> [Extrait fourni]:
◇ ◇ ◇ ◇ ◇ ◇ ◇

Avant de partir, il faut faire le ménage. L’âge venant, je sais bien que ma contribution à cette histoire que les hommes font sans savoir quelle histoire ils font, sera nécessairement extrêmement mince. Comme je fais partie d’une génération qui fut prise de l’ivresse révolutionnaire à la fin des années 1960 et qui quitte sans gloire la scène, il me semble avoir des comptes à rendre. C’est bien prétentieux ! Je le sais. Pour rendre des comptes, il faut sans doute croire qu’on a été investi d’une mission et que l’on doit à ceux qui ont bien pu croire en cette mission au moins une relation détaillée de son bilan.
lundi 19 février 2024
jeudi 7 janvier 2021
Les bons mots : communisme et socialisme
Je propose ici de préciser ce que j’entends par communisme et par socialisme et pourquoi l’un et l’autre définissent selon moi un programme politique sérieux, réaliste et parfaitement adapté à notre époque. Pourquoi ces deux mots-là, direz-vous ? Parce que je me situe dans la tradition historique du mouvement ouvrier et que, sans être un dogmatique, je continue à me définir comme « à l’école de Marx ».

◇ ◇ ◇ ◇ ◇ ◇ ◇

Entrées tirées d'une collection
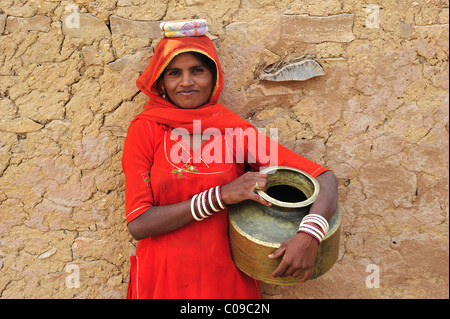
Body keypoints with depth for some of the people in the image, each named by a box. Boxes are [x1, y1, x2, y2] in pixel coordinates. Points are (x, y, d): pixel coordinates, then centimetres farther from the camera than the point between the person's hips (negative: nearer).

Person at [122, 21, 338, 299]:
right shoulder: (145, 129, -7)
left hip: (227, 280, 1)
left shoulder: (236, 130, -7)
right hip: (162, 279, 0)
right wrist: (221, 196, -21)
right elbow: (138, 224, -13)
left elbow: (326, 179, -9)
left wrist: (309, 235, -28)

◇ ◇ ◇ ◇ ◇ ◇ ◇

> [Tâche assignée 1]: Transcrivez le passage de l'extrait qui commence à « Avant de partir, il » et se termine à « de son bilan. ».
> [Tâche assignée 2]:
Répondez aux questions suivantes d'après l'extrait.
(a) À quel moment la génération évoquée a-t-elle été prise de l'ivresse révolutionnaire ?
(b) Quels sont les deux mots dont le sens est précisé ?
(c) À l'école de qui la personne qui écrit continue-t-elle de se définir ?
Les entrées proviennent d'une source distincte de l'extrait.

> [Réponse proposée 1]:
Avant de partir, il faut faire le ménage. L’âge venant, je sais bien que ma contribution à cette histoire que les hommes font sans savoir quelle histoire ils font, sera nécessairement extrêmement mince. Comme je fais partie d’une génération qui fut prise de l’ivresse révolutionnaire à la fin des années 1960 et qui quitte sans gloire la scène, il me semble avoir des comptes à rendre. C’est bien prétentieux ! Je le sais. Pour rendre des comptes, il faut sans doute croire qu’on a été investi d’une mission et que l’on doit à ceux qui ont bien pu croire en cette mission au moins une relation détaillée de son bilan.

> [Réponse proposée 2]:
(a) À la fin des années 1960.
(b) Communisme et socialisme.
(c) À l'école de Marx.